You are viewing a plain text version of this content. The canonical link for it is here.

Posted to user@hbase.apache.org by Jean-Daniel Cryans <jd...@apache.org> on 2010/01/21 22:35:18 UTC

JVM reuse (was: HBase bulk load)

This is a question about straight mapreduce so I'm cross-sending the answer.
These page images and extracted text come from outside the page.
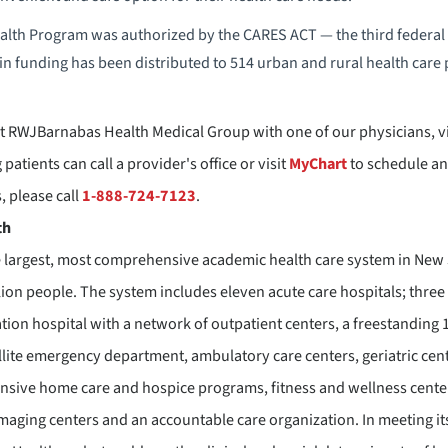
lth Program was authorized by the CARES ACT — the third federal C
in funding has been distributed to 514 urban and rural health care 
 RWJBarnabas Health Medical Group with one of our physicians, vi
patients can call a provider's office or visit
MyChart
to schedule an
 please call
1-888-724-7123
.
th
 largest, most comprehensive academic health care system in New J
lion people. The system includes eleven acute care hospitals; three 
ation hospital with a network of outpatient centers, a freestanding
llite emergency department, ambulatory care centers, geriatric cente
sive home care and hospice programs, fitness and wellness centers
imaging centers and an accountable care organization. In meeting its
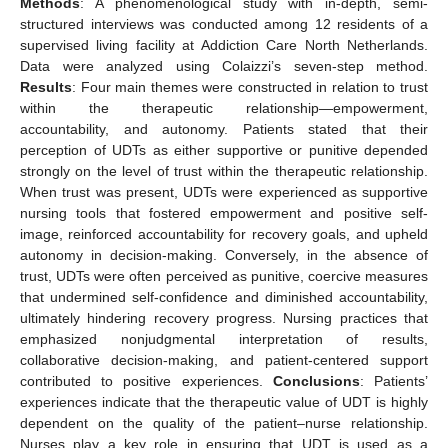
Methods
: A phenomenological study with in-depth, semi-
structured interviews was conducted among 12 residents of a
supervised living facility at Addiction Care North Netherlands.
Data were analyzed using Colaizzi’s seven-step method.
Results
: Four main themes were constructed in relation to trust
within the therapeutic relationship—empowerment,
accountability, and autonomy. Patients stated that their
perception of UDTs as either supportive or punitive depended
strongly on the level of trust within the therapeutic relationship.
When trust was present, UDTs were experienced as supportive
nursing tools that fostered empowerment and positive self-
image, reinforced accountability for recovery goals, and upheld
autonomy in decision-making. Conversely, in the absence of
trust, UDTs were often perceived as punitive, coercive measures
that undermined self-confidence and diminished accountability,
ultimately hindering recovery progress. Nursing practices that
emphasized nonjudgmental interpretation of results,
collaborative decision-making, and patient-centered support
contributed to positive experiences.
Conclusions
: Patients’
experiences indicate that the therapeutic value of UDT is highly
dependent on the quality of the patient–nurse relationship.
Nurses play a key role in ensuring that UDT is used as a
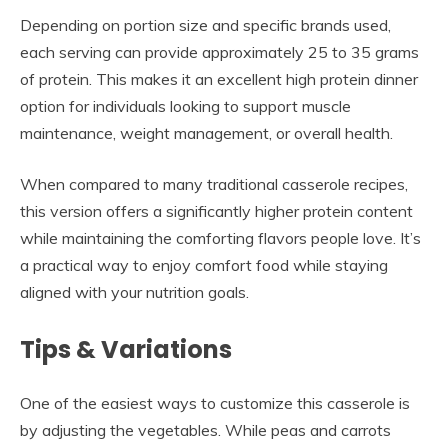
Depending on portion size and specific brands used,
each serving can provide approximately 25 to 35 grams
of protein. This makes it an excellent high protein dinner
option for individuals looking to support muscle
maintenance, weight management, or overall health.
When compared to many traditional casserole recipes,
this version offers a significantly higher protein content
while maintaining the comforting flavors people love. It’s
a practical way to enjoy comfort food while staying
aligned with your nutrition goals.
Tips & Variations
One of the easiest ways to customize this casserole is
by adjusting the vegetables. While peas and carrots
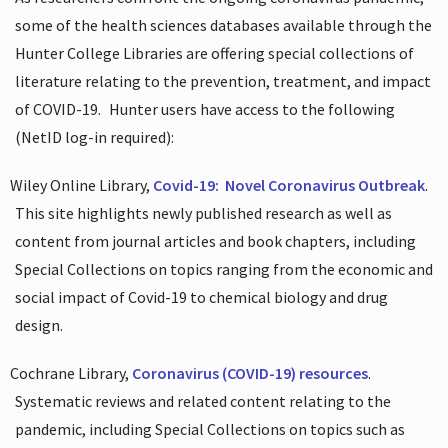
some of the health sciences databases available through the
Hunter College Libraries are offering special collections of
literature relating to the prevention, treatment, and impact
of COVID-19.
Hunter users have access to the following
(NetID log-in required):
Wiley Online Library,
Covid-19:
Novel Coronavirus Outbreak
.
This site highlights newly published research as well as
content from journal articles and book chapters, including
Special Collections on topics ranging from the economic and
social impact of Covid-19 to chemical biology and drug
design.
Cochrane Library,
Coronavirus (COVID-19) resources
.
Systematic reviews and related content relating to the
pandemic, including Special Collections on topics such as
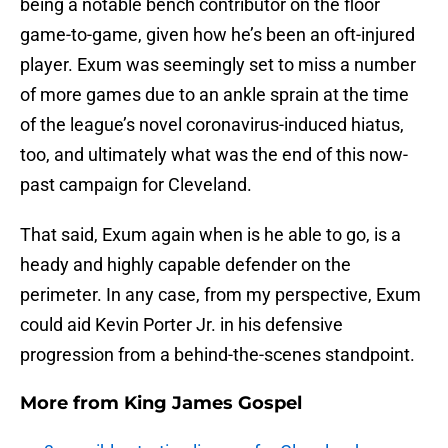
being a notable bench contributor on the floor
game-to-game, given how he’s been an oft-injured
player. Exum was seemingly set to miss a number
of more games due to an ankle sprain at the time
of the league’s novel coronavirus-induced hiatus,
too, and ultimately what was the end of this now-
past campaign for Cleveland.
That said, Exum again when is he able to go, is a
heady and highly capable defender on the
perimeter. In any case, from my perspective, Exum
could aid Kevin Porter Jr. in his defensive
progression from a behind-the-scenes standpoint.
More from
King James Gospel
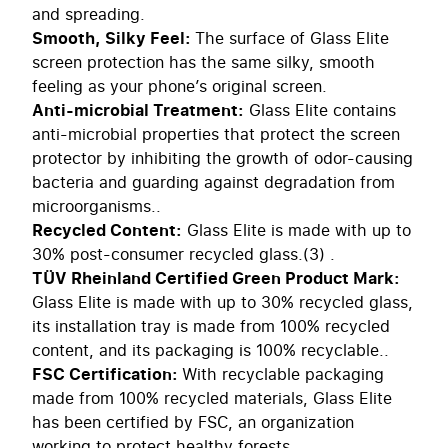
and spreading.
Smooth, Silky Feel:
The surface of Glass Elite
screen protection has the same silky, smooth
feeling as your phone’s original screen.
Anti-microbial Treatment:
Glass Elite contains
anti-microbial properties that protect the screen
protector by inhibiting the growth of odor-causing
bacteria and guarding against degradation from
microorganisms..
Recycled Content:
Glass Elite is made with up to
30% post-consumer recycled glass.(3) .
TÜV Rheinland Certified Green Product Mark:
Glass Elite is made with up to 30% recycled glass,
its installation tray is made from 100% recycled
content, and its packaging is 100% recyclable..
FSC Certification:
With recyclable packaging
made from 100% recycled materials, Glass Elite
has been certified by FSC, an organization
working to protect healthy forests. .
To get any parallelization, you have to start multiple JVMs in the
current hadoop version. Let's say you have configured your servers
with mapred.tasktracker.map.tasks.maximum and
mapred.tasktracker.reduce.tasks.maximum to 10 then it will start 20
JVMs when you launch a job. If there's no reuse, new JVMs are started
for new map/reduce. If you do reuse, it won't start new JVMs (depends
on your exact configs VS the job).

J-D

On Thu, Jan 21, 2010 at 1:16 PM, Sriram Muthuswamy Chittathoor
<sr...@ivycomptech.com> wrote:
> I noticed one thing during my sample mapreduce job running -- it creates a lot of java processes on the slave nodes.  Even when I have "reuse.tasks" property set why does it not use a single jvm.  Sometime I see almost like 20 jvms running in a single box.  What property can I use to reduce it from spawning these huge number of jvm's
>